Dairesi, Ekim 2018’de aldığı bir kararla, Bakanlığın bu düzenlemesinin haklı ve
hukuki temellere dayanmadığını vurgulayarak, okullarda Öğrenci Andı’nın
okunmasını kaldıran yönetmelik maddesini oy çokluğu ile iptal etti. Danıştay 8.

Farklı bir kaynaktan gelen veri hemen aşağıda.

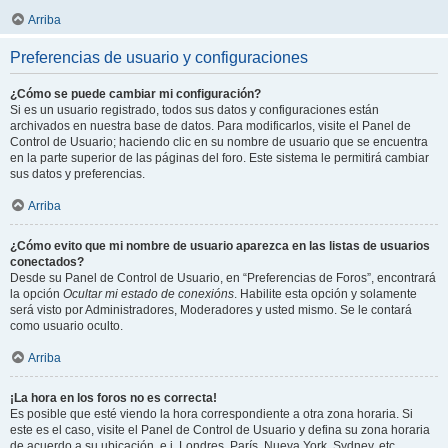
Arriba
Preferencias de usuario y configuraciones
¿Cómo se puede cambiar mi configuración?
Si es un usuario registrado, todos sus datos y configuraciones están
archivados en nuestra base de datos. Para modificarlos, visite el Panel de
Control de Usuario; haciendo clic en su nombre de usuario que se encuentra
en la parte superior de las páginas del foro. Este sistema le permitirá cambiar
sus datos y preferencias.
Arriba
¿Cómo evito que mi nombre de usuario aparezca en las listas de usuarios
conectados?
Desde su Panel de Control de Usuario, en “Preferencias de Foros”, encontrará
la opción
Ocultar mi estado de conexións
. Habilite esta opción y solamente
será visto por Administradores, Moderadores y usted mismo. Se le contará
como usuario oculto.
Arriba
¡La hora en los foros no es correcta!
Es posible que esté viendo la hora correspondiente a otra zona horaria. Si
este es el caso, visite el Panel de Control de Usuario y defina su zona horaria
de acuerdo a su ubicación, e.j. Londres, París, Nueva York, Sydney, etc.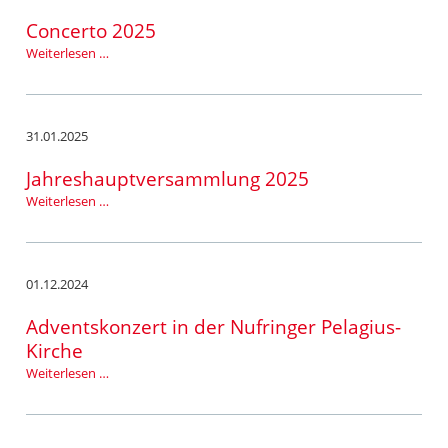
Watzi
Concerto 2025
Concerto
Weiterlesen …
2025
31.01.2025
Jahreshauptversammlung 2025
Jahreshauptversammlung
Weiterlesen …
2025
01.12.2024
Adventskonzert in der Nufringer Pelagius-
Kirche
Adventskonzert
Weiterlesen …
in
der
Nufringer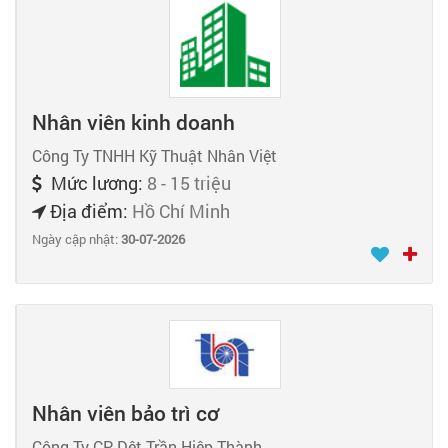
Nhân viên kinh doanh
Công Ty TNHH Kỹ Thuật Nhân Việt
Mức lương:
8 - 15 triệu
Địa điểm:
Hồ Chí Minh
Ngày cập nhật:
30-07-2026
Nhân viên bảo trì cơ
Công Ty CP Dệt Trần Hiệp Thành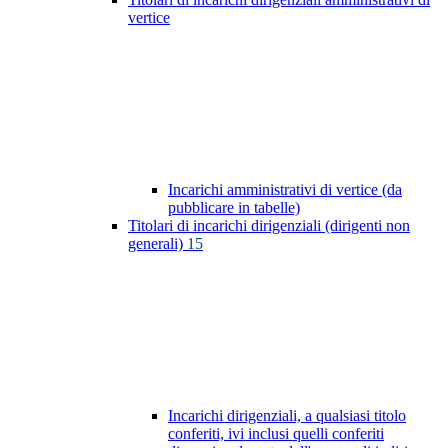
vertice
Incarichi amministrativi di vertice (da
pubblicare in tabelle)
Titolari di incarichi dirigenziali (dirigenti non
generali)
15
Incarichi dirigenziali, a qualsiasi titolo
conferiti, ivi inclusi quelli conferiti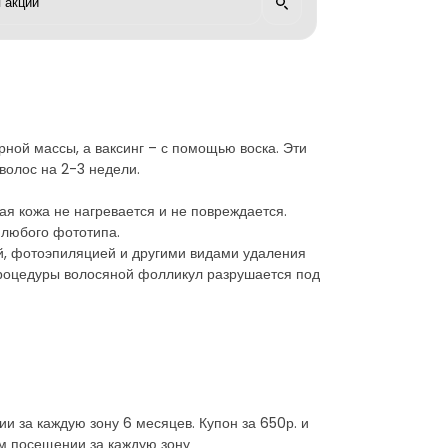
ной массы, а ваксинг – с помощью воска. Эти
волос на 2-3 недели.
ая кожа не нагревается и не повреждается.
 любого фототипа.
ей, фотоэпиляцией и другими видами удаления
 процедуры волосяной фолликул разрушается под
и за каждую зону 6 месяцев. Купон за 650р. и
ом посещении за каждую зону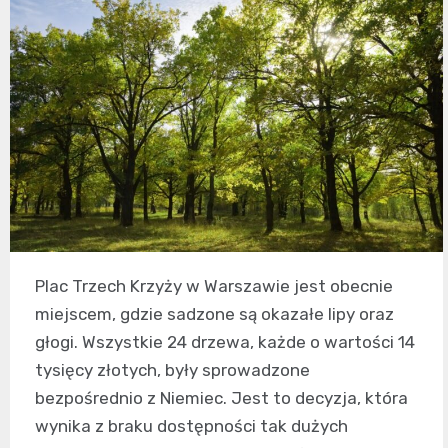
Plac Trzech Krzyży w Warszawie jest obecnie
miejscem, gdzie sadzone są okazałe lipy oraz
głogi. Wszystkie 24 drzewa, każde o wartości 14
tysięcy złotych, były sprowadzone
bezpośrednio z Niemiec. Jest to decyzja, która
wynika z braku dostępności tak dużych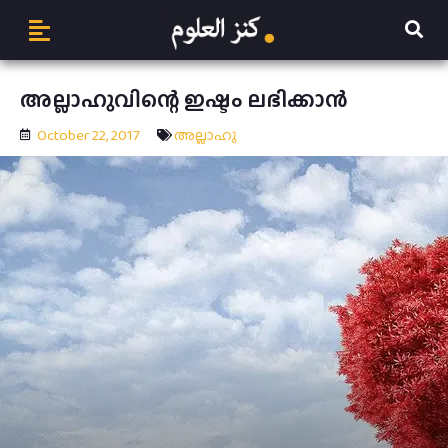
അല്ലാഹുവിന്റെ ഇഷ്ടം ലഭിക്കാന്‍
October 22, 2017
അല്ലാഹു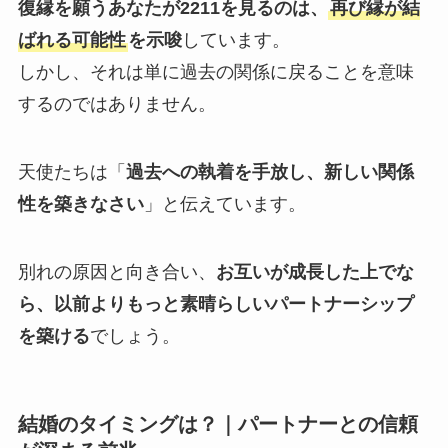
復縁を願うあなたが2211を見るのは、
再び縁が結
ばれる可能性
を示唆
しています。
しかし、それは単に過去の関係に戻ることを意味
するのではありません。
天使たちは「
過去への執着を手放し、新しい関係
性を築きなさい
」と伝えています。
別れの原因と向き合い、
お互いが成長した上でな
ら、以前よりもっと素晴らしいパートナーシップ
を築ける
でしょう。
結婚のタイミングは？｜パートナーとの信頼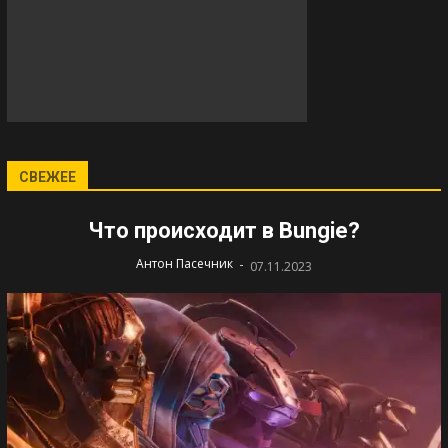
СВЕЖЕЕ
Что происходит в Bungie?
-
Антон Пасечник
07.11.2023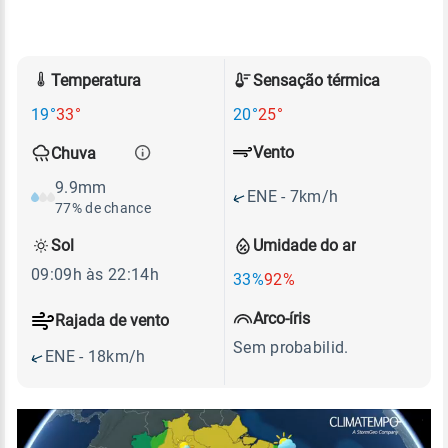
Temperatura
Sensação térmica
19°
33°
20°
25°
Vento
Chuva
9.9mm
ENE - 7km/h
77% de chance
Sol
Umidade do ar
09:09h às 22:14h
33%
92%
Arco-íris
Rajada de vento
Sem probabilid.
ENE - 18km/h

Dairesi’nin kararına esas olan iptal gerekçesinde şu görüşlere yer verildi:
“Dava konusu kararı hukuki bir zemine oturtacak, idarenin takdir hakkını
ve düzenleme yetkisini kamu yararı ve hizmet gerekleri uyarınca kullandığını
ortaya koyacak yeterli bilimsel gerekçenin bulunmadığı, Türk Devletini ve
milletini ebediyete kadar yaşatacak, çağdaş uygarlığın ve medeniyetin ortağı ve
öncüsü yapacak, toplumun ve kişilerin refah, huzur ve mutluluğunu sağlayacak
yeni nesillerin yetiştirilmesi olan milli eğitim sistemimizin, temel amaçlarını
gerçekleştirmesini içeriği itibarıyla sağlamaya yardımcı olabilecek nitelikteki
“Öğrenci Andı”nın kaldırılmasına ilişkin değişikliğin haklı ve hukuksal
temellere dayandırılmadığı anlaşıldığından, dava konusu düzenlemede hukuka
uyarlık görülmemiştir.”
Milli
Eğitim Bakanlığı, bu kararı uygulamadı ve temyiz etti. Temyiz istemi, iki yıl
sonra 2020 yılında Danıştay İdari Dava Daireleri Kurulu’nca sonuçlandırıldı.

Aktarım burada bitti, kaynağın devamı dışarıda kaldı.